The Company Hillary Keeps


You can tell a lot about a person by the company she keeps, the saying goes.

With that in mind, consider the subtitle of Elizabeth Schulte’s piece at Jacobin today, Hillary Clinton: Capital’s Plan A:

“Hillary Clinton has been talking about economic inequality lately, but there’s a reason Wall Street isn’t worried.”

Schulte’s piece is yet another devastating commentary on the absurdity of the over the top support for Clinton. For those deluded by Hillary’s newfound economic populism, Schulte explains:

Indeed, if Clinton talks today about economic inequality while she throws her crown into the ring, she has a long and loyal relationship with money and power. Among the top ten contributors to her 2008 campaign were employees from JPMorgan Chase, Goldman Sachs, CitiGroup, Morgan Stanley, and Lehman Brothers — institutions that can all benefit from a few friends in high places.

As secretary of state, she pressured governments to change policies and sign deals that would benefit US corporations like General Electric, Exxon Mobil, Microsoft, and Boeing. She also promoted hydraulic fracturing, or fracking, and contracts with US oil companies like Chevron in Poland, Bulgaria, and elsewhere.

But perhaps her most telling corporate relationship is with the union-busting retail giant Walmart. Clinton served on the company’s board of directors from 1986 to 1992, and the law firm she worked for, Rose Law Firm, represented the corporation.

During those years, Clinton sat quietly as Walmart waged a war on workers trying to unionize and fight for basic rights on the job. This fealty to Walmart never wavered. During her three trips to India as secretary of state, she tried to convince the government to reverse its law aimed at keeping out big-box retailers.

Clinton’s newfound populism would be laughable if it weren’t for her actual record — decades’ worth of cruel attacks on workers and the poor. From support for welfare reform and tough-on-crime policies in the 1990s to shilling for US corporations abroad as secretary of state, Clinton has never strayed from the Democratic Party’s aim — protecting corporate America’s bottom line.

But it’s not just on inequality that Schulte exposes Clinton as a raging hypocrite. It’s on mass incarceration. It’s on education. It’s on union-busting. It’s on the shredding of the social safety net. It’s even on reproductive rights.

Readers here no doubt will bristle at this post, as they have at previous posts of mine on this subject. But as they blather on about how Hillary is “better than the Republicans,” perhaps they’ll at least consider Schulte’s closing:

The “mavericks” like Warren and de Blasio — just as Dennis Kucinich and Jesse Jackson before them — will remain loyal Democrats who convince liberal and progressive supporters of the party to set aside their principles and vote for the moderate, “electable” choice. And alongside the liberal Democrats are the organizations whose job it is to line up support by fundraising and sign up voters — like the National Organization for Women, which endorsed Clinton when she ran for the 2008 Democratic presidential nomination.
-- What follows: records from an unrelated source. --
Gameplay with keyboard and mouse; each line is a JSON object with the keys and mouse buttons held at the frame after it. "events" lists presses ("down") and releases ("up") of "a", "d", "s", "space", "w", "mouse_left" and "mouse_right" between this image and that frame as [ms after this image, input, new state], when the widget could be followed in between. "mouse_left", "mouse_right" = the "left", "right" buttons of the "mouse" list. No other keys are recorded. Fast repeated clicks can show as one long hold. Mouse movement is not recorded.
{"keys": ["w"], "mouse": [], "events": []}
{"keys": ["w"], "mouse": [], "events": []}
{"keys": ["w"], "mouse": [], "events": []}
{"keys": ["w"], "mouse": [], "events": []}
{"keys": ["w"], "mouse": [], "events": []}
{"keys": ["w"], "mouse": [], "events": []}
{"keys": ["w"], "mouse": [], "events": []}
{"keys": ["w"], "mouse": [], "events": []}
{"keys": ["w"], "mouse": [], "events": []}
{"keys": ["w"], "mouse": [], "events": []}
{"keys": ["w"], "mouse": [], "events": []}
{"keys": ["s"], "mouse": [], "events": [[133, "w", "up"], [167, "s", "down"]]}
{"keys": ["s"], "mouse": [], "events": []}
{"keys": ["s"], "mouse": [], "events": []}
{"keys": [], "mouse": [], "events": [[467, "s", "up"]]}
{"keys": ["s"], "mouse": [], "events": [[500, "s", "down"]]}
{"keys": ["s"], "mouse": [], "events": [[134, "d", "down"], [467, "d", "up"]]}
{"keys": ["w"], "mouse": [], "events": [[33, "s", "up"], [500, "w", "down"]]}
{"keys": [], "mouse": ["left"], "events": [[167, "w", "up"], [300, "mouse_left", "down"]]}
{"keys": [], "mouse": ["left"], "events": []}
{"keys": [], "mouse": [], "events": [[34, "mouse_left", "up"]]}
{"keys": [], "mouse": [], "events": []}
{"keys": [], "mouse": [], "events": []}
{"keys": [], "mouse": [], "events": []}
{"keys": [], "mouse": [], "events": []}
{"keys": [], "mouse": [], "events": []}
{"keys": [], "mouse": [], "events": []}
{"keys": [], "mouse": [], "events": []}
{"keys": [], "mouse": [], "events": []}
The problem isn’t just Clinton, but the iron grip the Democratic and Republican parties hold over elections, where independent alternatives to the two corporate parties have few opportunities to break in. The Clinton campaign stands in sharp contrast with the mood of the people who will be strong-armed into voting for her — frustrated with corporate greed, low wages, and police racism, they are beginning to organize for change.

But Hillary Clinton isn’t the candidate of people’s hope and dreams, she is the one shooting those dreams out of the sky.

Call me crazy, but, in my simple mind, if we continue to support candidates who are shooting our dreams out of the sky, our dreams will continue to be shot out of the sky.


  1. I absolutely loathe the Clintons and their entire entourage of Neoliberal hangers-on. If this nation is to pull out of its death spiral, it must reject the established political order and start fresh. The poster “Steve” is funny, though: “…she will say what she thinks you want to hear,” as though that’ll be some unique new method of campaigning that’s never been tried before.

    • Agree 100%. We gotta get it done in the primary though. He’s been pretty explicit about not running as a third party candidate. Thank God!

    • HA!! HA!! HA!! HA!! HA!! HA!! HA!! HA!! HA!! HA!! HA!! HA!! HA!! HA!! HA!! HA!! HA!! HA!! HA!! HA!! HA!! HA!! HA!! HA!! HA!! HA!! HA!! HA!! You should take that show on the road!!

  2. You realize, I am certain, that you are a lonely voice in the wilderness where Hillary is concerned. Too many of your fellow Democrats have been waiting too long for Hillary to run for it not to happen. What is interesting is when Dole and McCain ran, there was constant talk about their age. So far, I haven’t heard anyone mention that Hillary might be too old for the office.

    • Because she’s not too old. She’ll be 69 next election day. McCain and Dole both were in their 70’s. The line has to be drawn somewhere, Steve, and it seems to have been drawn at age 70. Sanders’ age could be questioned, but those questions generally go nowhere. McCain and Dole could have been in their 50’s. They still would have lost.

  3. There are several things that need to be added to what Mike and Sue have written about Hillary. One is that as secretary of State and a Senator from New York Hillary Clinton was always described by everyone, including and grudgingly from the right wing, as an incredibly hard worker — for her constituents in New York and for the people of the United States. That puts her leaps and bounds ahead of any in the Republican field. It is akso quite clear that her personal views are much more progressive than people on the left give her crefit for. She is a savvy politician, having been the punching bag over universal health care in the early 1990s she has learned to approach these things more carefully. If that causes her to have a pragmatic approach to progressive issues, I can live with that.

  4. She’s not my preferred candidate by a long shot. But you’d better believe I’ll get behind her immediately — should she win the nomination. Even with a world view that appears to be based on pragmatism rather than principled ideals, she’s STILL about 6 billion percent better than anybody likely to climb out of the Republican tiny clown car.
    If we allow perfection to be the enemy of the good (or even the so-so), we run the risk of another debacle like in 2000. That catastrophe simply cannot be permitted to happen again.

  5. I question the validity of these criticisms of Hilary Clinton. Isn’t the American Secretary of State supposed to promote the interests of American businesses overseas? … Yes, she worked for Wal-Mart before she became First Lady. But then as First Lady, did she not work and do her best for single payer health insurance? No, she did not publicly oppose her husband’s welfare reform or his tough on crime policies, but she did not author them as the criticism implies. That she accepted donations from employees of Wall Street firms and employees of other corporations does not distinguish her from other Democratic politicians, or from politicians in general. I submit that the criticisms of Hilary offered in this piece are without merit; and that Hilary deserves a fair hearing on what policies she would promote as President. As First Lady and Secretary of State, the issues should be related to whether she did a good job within the constraints of those positions.

    • You may take exception to what Bob states, but he is correct about Hillary. But you shouldn’t worry about it because she will be the nominee of the Democrat Party. However, you are going to have a hard time finding out what she really believes…she will say what she thinks you want to hear. Then she will go ahead and do whatever she wants. Unfortunately, it probably won’t be what you want. She and Bill like being multi-millionaires and that will always be her first concern.

      By the way, her name has two “l’s”, not one, as in “Hillary”, not “Hilary”.